Doit-on comprendre que le titre du dernier album de Night Beats est un hommage détourné à Sonic Boom, formation de l’ex Spacemen 3 Peter Kember ? Même si le trio qui a posé ses guitares à Seattle aime parfois tirer en longueur sa musique avec des boucles psychées et des moments de transe, c’est plus vers l’album Boom des Sonics qu’il faut se diriger. On retrouve chez Night Beats le même esprit garage, la même jouissance dans l’aventure proto psychédélique qu’avec le groupe de Tacoma, autre ville de l’Etat de Washington pas très éloignée de Seattle. 

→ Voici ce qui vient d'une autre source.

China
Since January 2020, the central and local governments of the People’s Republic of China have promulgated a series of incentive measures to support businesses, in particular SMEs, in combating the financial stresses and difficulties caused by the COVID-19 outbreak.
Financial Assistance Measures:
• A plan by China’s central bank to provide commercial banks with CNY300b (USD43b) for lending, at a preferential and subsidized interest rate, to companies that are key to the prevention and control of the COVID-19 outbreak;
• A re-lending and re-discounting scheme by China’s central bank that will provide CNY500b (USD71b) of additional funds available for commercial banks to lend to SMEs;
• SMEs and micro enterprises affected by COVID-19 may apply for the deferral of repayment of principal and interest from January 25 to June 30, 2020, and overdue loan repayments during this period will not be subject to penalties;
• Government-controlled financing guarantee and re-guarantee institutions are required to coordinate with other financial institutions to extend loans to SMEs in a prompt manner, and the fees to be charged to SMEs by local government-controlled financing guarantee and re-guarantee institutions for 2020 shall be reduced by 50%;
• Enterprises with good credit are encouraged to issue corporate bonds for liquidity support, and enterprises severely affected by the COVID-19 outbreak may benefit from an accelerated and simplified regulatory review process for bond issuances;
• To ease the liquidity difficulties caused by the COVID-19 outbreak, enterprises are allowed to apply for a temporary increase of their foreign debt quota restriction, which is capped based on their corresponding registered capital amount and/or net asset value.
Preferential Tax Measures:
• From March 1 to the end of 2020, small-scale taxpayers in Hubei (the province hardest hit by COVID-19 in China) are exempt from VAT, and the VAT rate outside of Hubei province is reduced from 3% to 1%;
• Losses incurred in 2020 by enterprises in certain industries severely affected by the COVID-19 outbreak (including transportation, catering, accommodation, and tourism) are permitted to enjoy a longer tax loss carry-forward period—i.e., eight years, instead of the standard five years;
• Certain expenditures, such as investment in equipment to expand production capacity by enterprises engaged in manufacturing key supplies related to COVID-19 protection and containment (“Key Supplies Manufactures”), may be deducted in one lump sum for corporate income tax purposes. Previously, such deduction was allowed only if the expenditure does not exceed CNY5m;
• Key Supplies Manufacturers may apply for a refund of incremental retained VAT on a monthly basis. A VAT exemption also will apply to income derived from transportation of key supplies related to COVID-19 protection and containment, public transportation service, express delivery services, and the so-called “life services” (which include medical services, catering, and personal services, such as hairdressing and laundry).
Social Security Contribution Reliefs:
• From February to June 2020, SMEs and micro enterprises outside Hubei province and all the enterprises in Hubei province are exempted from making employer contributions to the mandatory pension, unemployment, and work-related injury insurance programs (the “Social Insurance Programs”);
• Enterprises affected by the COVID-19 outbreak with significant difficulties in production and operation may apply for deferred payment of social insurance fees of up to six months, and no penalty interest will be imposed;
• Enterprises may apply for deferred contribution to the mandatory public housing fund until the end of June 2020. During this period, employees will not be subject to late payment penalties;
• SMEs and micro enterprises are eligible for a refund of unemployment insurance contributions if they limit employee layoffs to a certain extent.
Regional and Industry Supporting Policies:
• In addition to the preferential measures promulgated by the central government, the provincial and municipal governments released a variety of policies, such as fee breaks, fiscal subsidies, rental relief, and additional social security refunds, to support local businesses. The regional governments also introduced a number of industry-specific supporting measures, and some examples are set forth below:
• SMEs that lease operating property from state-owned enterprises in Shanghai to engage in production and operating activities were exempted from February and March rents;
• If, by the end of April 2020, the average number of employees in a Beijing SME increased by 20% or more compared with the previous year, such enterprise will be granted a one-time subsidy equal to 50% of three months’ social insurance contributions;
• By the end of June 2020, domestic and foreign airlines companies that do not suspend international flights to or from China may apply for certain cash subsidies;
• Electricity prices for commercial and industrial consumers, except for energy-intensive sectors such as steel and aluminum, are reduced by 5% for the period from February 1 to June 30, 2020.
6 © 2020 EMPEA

Avec ce deuxième album faisant suite au split EP avec The UFO-Club, Night Beats poursuit son chemin entamé depuis son premier album éponyme. La recette n’est donc pas neuve mais elle est superbement maîtrisée. Ce n’est pas le changement de label de Trouble In Mind pour The Reverberation Appreciation Society qui a fait bouger les choses. Mais on ne boude pas notre plaisir de retrouver dans Sonic Bloom ces grands moments d’élévation psychédélique sous psychotrope. Guitares fuzzées, production lo-fi et sommets rythm’n’blues, tout ici est mis en œuvre pour nous faire partir dans un trip que l’on a pu vu depuis 13th floor Elevator. Les membres de Night Beats deviennent avec le temps de véritables experts ès garage psychédélique. Avec des riffs vénéneux ou des rythmes lysergiques bouleversés par la soul, Lee Blackwell (Lead Guitar, Vocals), James Traeger (Drums) and Tarek Wegner (Bass) font perdurer avec une magie déconcertante tout un pan de l’histoire du rock psychédélique dont ils ont assimilé tous les codes. Pourtant Night Beats évite l’écueil de l’exercice de style et s’impose un peu plus à chacune de ses sorties comme une des valeurs montantes du psychédélisme américain au même titre que The Warlocks et The Black Angels pour ne citer qu’eux.